L'officiel Pristina a reçu le message international qu'il n'ira pas à l'encontre de son adhésion cette année à l'Organisation internationale de police (INTERPOL), mais à l'insistance du Premier ministre sortant Ramush Haradinaj, il n'a pas encore retiré l'application qu'il a déposée depuis janvier. Un député de Haradinaj a déclaré au journal [...]
L'officiel Pristina a reçu le message international qu'il n'ira pas à l'encontre de son adhésion cette année à l'Organisation internationale de police (INTERPOL), mais à l'insistance du Premier ministre sortant Ramush Haradinaj, il n'a pas encore retiré l'application qu'il a déposée depuis janvier.

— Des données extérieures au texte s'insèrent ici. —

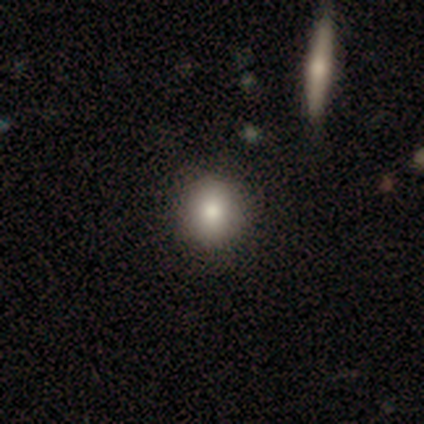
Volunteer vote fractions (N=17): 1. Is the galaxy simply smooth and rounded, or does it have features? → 76% smooth, 18% featured or disk, 6% star or artifact.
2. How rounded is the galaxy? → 54% round, 38% in between, 8% cigar-shaped.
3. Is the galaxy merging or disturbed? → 69% none, 19% major disturbance, 6% minor disturbance, 6% merger.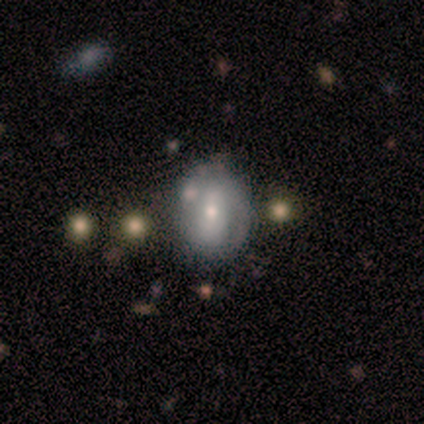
smooth 60%, featured or disk 40%, star or artifact 0%. Down the decision tree: how rounded — round (67%); merging — none (60%).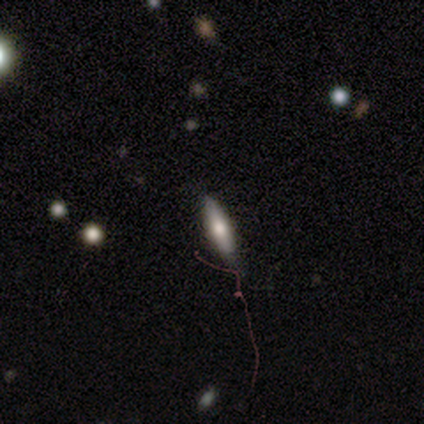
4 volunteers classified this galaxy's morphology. Smooth or featured? smooth (50%, tied with featured or disk)
How rounded? in between (50%, tied with cigar-shaped)
Merging? none (75%)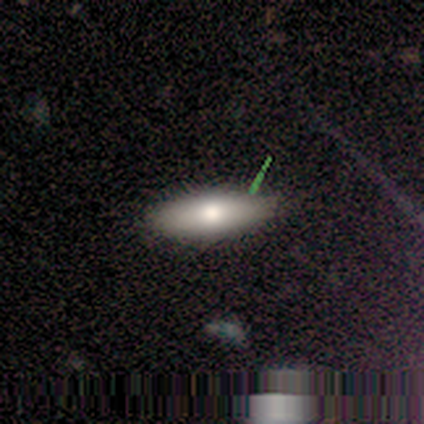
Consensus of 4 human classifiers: Smooth or featured: smooth — 75% (star or artifact — 25%)
How rounded: in between — 67% (cigar-shaped — 33%)
Merging: none — 100%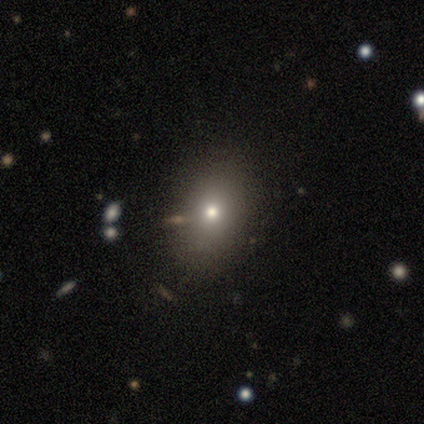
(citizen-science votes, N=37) Overall: smooth (68%). How rounded: in between (60%; round 40%). Merging: none (79%).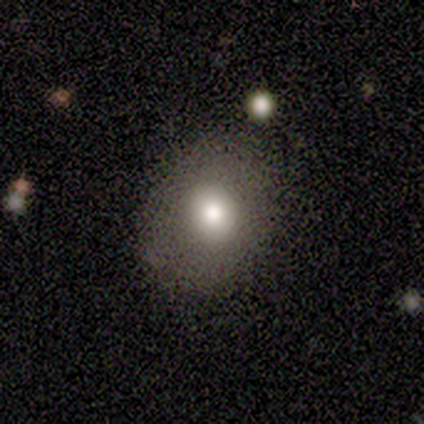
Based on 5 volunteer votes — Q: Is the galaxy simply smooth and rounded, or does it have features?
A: smooth — 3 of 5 (60%).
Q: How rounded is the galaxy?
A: round — 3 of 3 (100%).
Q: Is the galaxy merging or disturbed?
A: none — 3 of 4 (75%).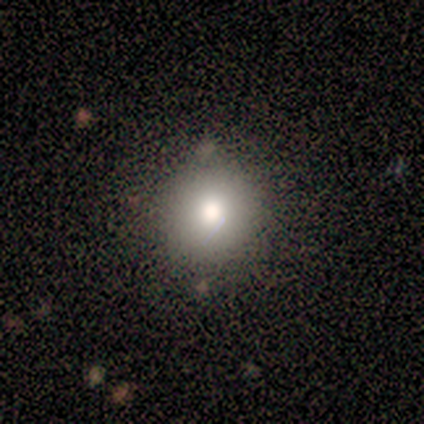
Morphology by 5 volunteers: smooth_or_featured: smooth (p=0.80) [alt: star or artifact p=0.20]
how_rounded: round (p=1.00)
merging: none (p=1.00)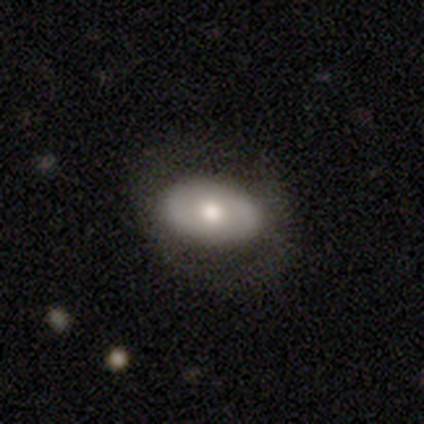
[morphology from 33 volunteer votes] Q: Smooth or featured?
A: smooth (55%); runner-up: featured or disk (36%)
Q: How rounded?
A: in between (83%); runner-up: round (17%)
Q: Merging?
A: none (83%); runner-up: minor disturbance (17%)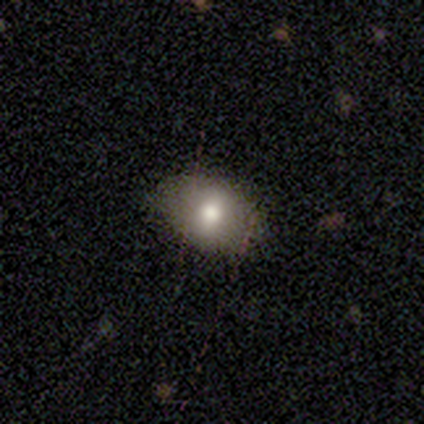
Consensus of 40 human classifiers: A smooth galaxy with no disk features (62%) that is in between round and cigar-shaped (88%).

Vote fractions:
- Smooth or featured? smooth: 62% / featured or disk: 20% / star or artifact: 18%
- How rounded? in between: 88% / round: 12% / cigar-shaped: 0%
- Merging? none: 79% / minor disturbance: 18% / major disturbance: 3% / merger: 0%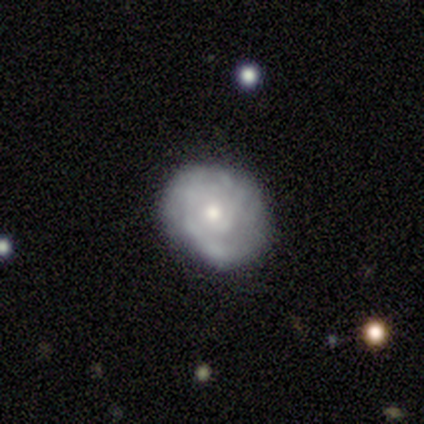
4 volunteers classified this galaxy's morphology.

L'un des adjoints de Haradinaj a dit au journal que l'obstination du premier ministre au pouvoir coûterait au Kosovo “la punition spectaculaire”.
INTERPOL a accepté que la demande du Kosovo soit inscrite à l'ordre du jour de l'Assemblée générale de l'organisation, qui se tiendra au Chili la semaine prochaine, écrit Koha Ditore. L'Angola sera le pays déclarant, qui a été pris à la demande lancée par Pristina. L'état du Kosovo n'est reconnu par aucun de ces deux pays.
Mais cela ne représente qu'un des obstacles que le Kosovo doit franchir pour devenir membre.
L'un des cinq vice-premiers ministres, qui s'est exprimé sur la base de l'anonymat pour le Temps Ditore, a déclaré que la cause du contexte politique dans lequel se trouve le pays est presque impossible à obtenir un quelconque succès dans un processus d'adhésion.